Posted at — May 3, 2020

Recently, I am still focused on the Machine Learning Process by going through the chapters in the Tiny ML book. I think now I have a general understanding of machine learning workflow. But I can still not start a project from scratch. The book first went through all the steps on the operation side, which is the hardware, before deployed to the micro controller, it’s better to run the test on the computer. Then the following chapter will explain how to tarin the model and how the model works. Finally, it shows how to train our own model.

I chose to train another Wake-Word Detection model. In the example, the micro controller can recognize the word “yes” and “no”. Honestly, it is not super actuate when I was playing with the demo. Given the ablity that I can use an existing data to train a few more words, I decide to give it a try.


I decided to train the word “up” and “down”.


First, it comes with some customzie user settings, I change the WANTED_WORDS to be the ones I want. Then, I can change the TRAINING_STEPS and LEARNING_RATE. Training steps refers to the numner of times a batchof training data will be run through the network. Learning rate sets the rate of adjustment. It did the work to change the model’s weights and biases over the time. I did not change the number here.

Then I setup the environment, delete the old data, load the tensor board.

Next, I start the training process. I can see the graph shows in the tensor board.




During the training process. I can see the validation happens periodicly, shown in the red lines.



Nearly about an hour hour, the training finsied. The accuracy is kept gping up, and the loss went down.

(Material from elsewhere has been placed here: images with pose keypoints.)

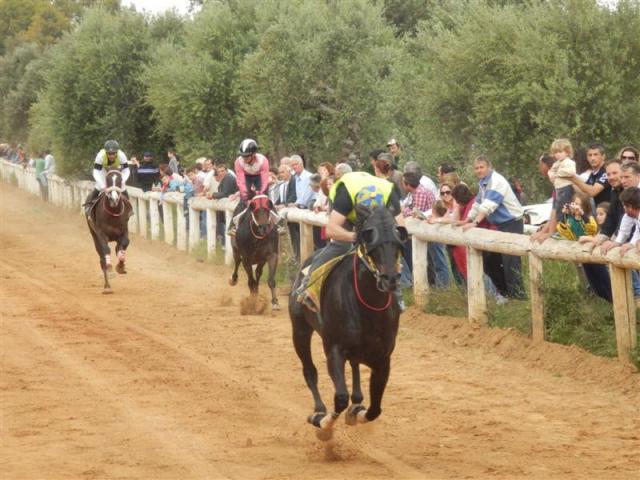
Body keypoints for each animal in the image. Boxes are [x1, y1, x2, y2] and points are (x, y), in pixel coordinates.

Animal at [288, 204, 408, 434]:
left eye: (398, 240)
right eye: (370, 239)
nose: (390, 279)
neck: (368, 307)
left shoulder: (383, 358)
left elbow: (375, 409)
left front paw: (357, 412)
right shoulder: (334, 349)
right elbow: (341, 397)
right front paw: (324, 425)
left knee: (354, 365)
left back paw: (357, 401)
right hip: (299, 329)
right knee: (310, 370)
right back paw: (319, 410)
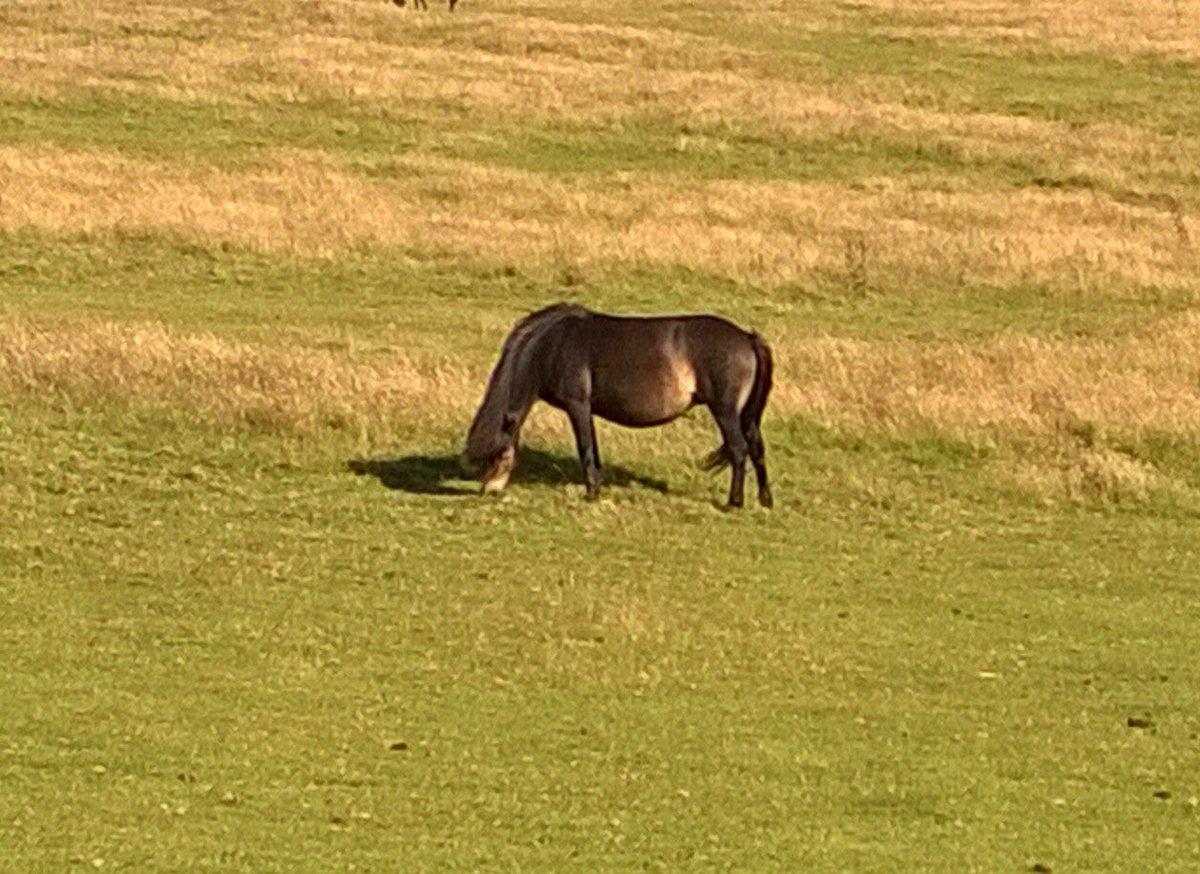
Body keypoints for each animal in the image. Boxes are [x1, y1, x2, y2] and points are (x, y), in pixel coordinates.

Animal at [462, 304, 774, 508]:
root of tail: (747, 338)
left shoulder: (578, 405)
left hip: (726, 411)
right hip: (746, 416)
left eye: (495, 453)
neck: (550, 345)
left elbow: (585, 447)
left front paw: (591, 492)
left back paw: (734, 502)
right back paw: (765, 500)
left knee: (739, 450)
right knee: (757, 448)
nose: (486, 489)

From the result, I can see that the accuracy = 86.6%, which seems okay but not prefect.

Next, I generate the TensorFlow Model, then convert it to the TensorFlow Lite Model for Micro Controllers.

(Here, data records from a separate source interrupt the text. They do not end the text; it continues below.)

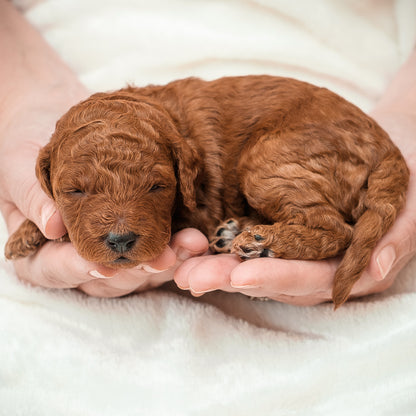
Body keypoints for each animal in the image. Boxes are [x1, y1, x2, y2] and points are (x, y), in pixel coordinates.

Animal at [5, 76, 410, 308]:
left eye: (157, 187)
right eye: (74, 191)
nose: (120, 240)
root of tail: (387, 147)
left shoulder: (195, 207)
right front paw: (26, 233)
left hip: (269, 159)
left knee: (336, 229)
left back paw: (263, 241)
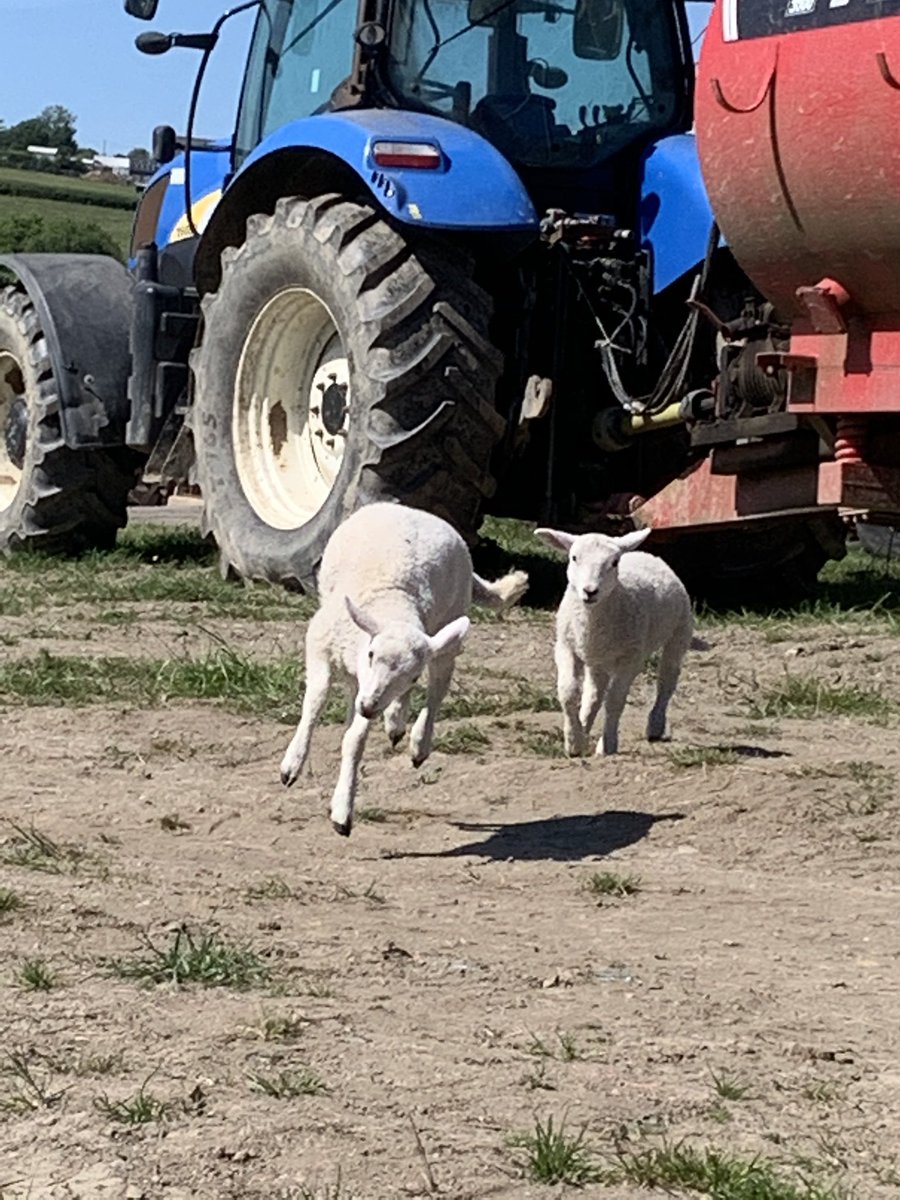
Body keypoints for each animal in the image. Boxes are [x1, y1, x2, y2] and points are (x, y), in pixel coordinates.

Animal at [280, 502, 529, 836]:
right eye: (371, 654)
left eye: (413, 676)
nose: (369, 707)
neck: (392, 598)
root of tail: (417, 510)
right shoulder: (320, 647)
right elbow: (316, 702)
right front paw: (292, 764)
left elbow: (355, 741)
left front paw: (343, 810)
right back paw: (392, 721)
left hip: (448, 634)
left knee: (436, 691)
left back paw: (413, 739)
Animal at [534, 526, 693, 756]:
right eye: (574, 557)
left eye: (614, 562)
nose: (590, 591)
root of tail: (645, 553)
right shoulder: (565, 646)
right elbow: (568, 692)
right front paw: (574, 742)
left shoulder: (631, 658)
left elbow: (615, 701)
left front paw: (607, 745)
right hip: (597, 660)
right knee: (594, 695)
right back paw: (585, 726)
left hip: (679, 632)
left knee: (667, 681)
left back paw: (655, 725)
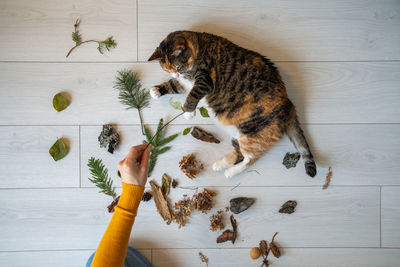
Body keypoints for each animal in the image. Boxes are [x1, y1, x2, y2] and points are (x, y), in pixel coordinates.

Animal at [147, 30, 316, 179]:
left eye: (178, 67)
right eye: (167, 69)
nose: (176, 73)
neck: (199, 47)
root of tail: (289, 103)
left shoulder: (204, 81)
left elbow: (192, 95)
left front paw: (188, 112)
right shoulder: (184, 83)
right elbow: (174, 85)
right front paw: (156, 90)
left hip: (251, 135)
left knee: (251, 158)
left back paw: (230, 172)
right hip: (237, 133)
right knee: (239, 153)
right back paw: (220, 165)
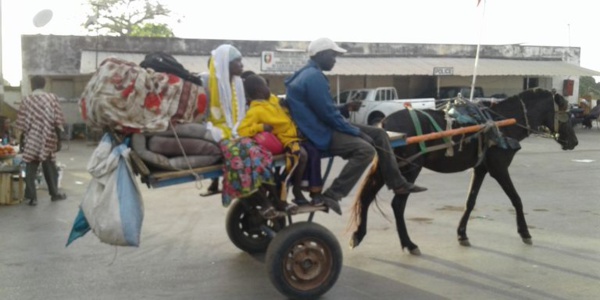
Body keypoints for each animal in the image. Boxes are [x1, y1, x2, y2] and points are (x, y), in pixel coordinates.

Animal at [350, 88, 580, 254]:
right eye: (566, 114)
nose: (574, 142)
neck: (502, 123)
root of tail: (384, 124)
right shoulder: (499, 168)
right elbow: (516, 199)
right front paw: (524, 232)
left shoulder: (481, 168)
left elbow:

Finally, I ended up having a model.cc file.

By now, I have finished the training process.

To test it on the Arduino, I shoild modify the code in Arduino. First, I replaced all the array in micro_features_tiny_conv_micro_features_model_data.cpp. file. Then, I change the classes in the micro_features/micro_model_settings.cc file.

After all these, I can upload it to my board and do the test.

The result is just okay, not super accurate, the success rate is about 70%.

I think have a result like this cannot be applied in real practice. I’m looking forwoard to see more posiiblities to improve the model.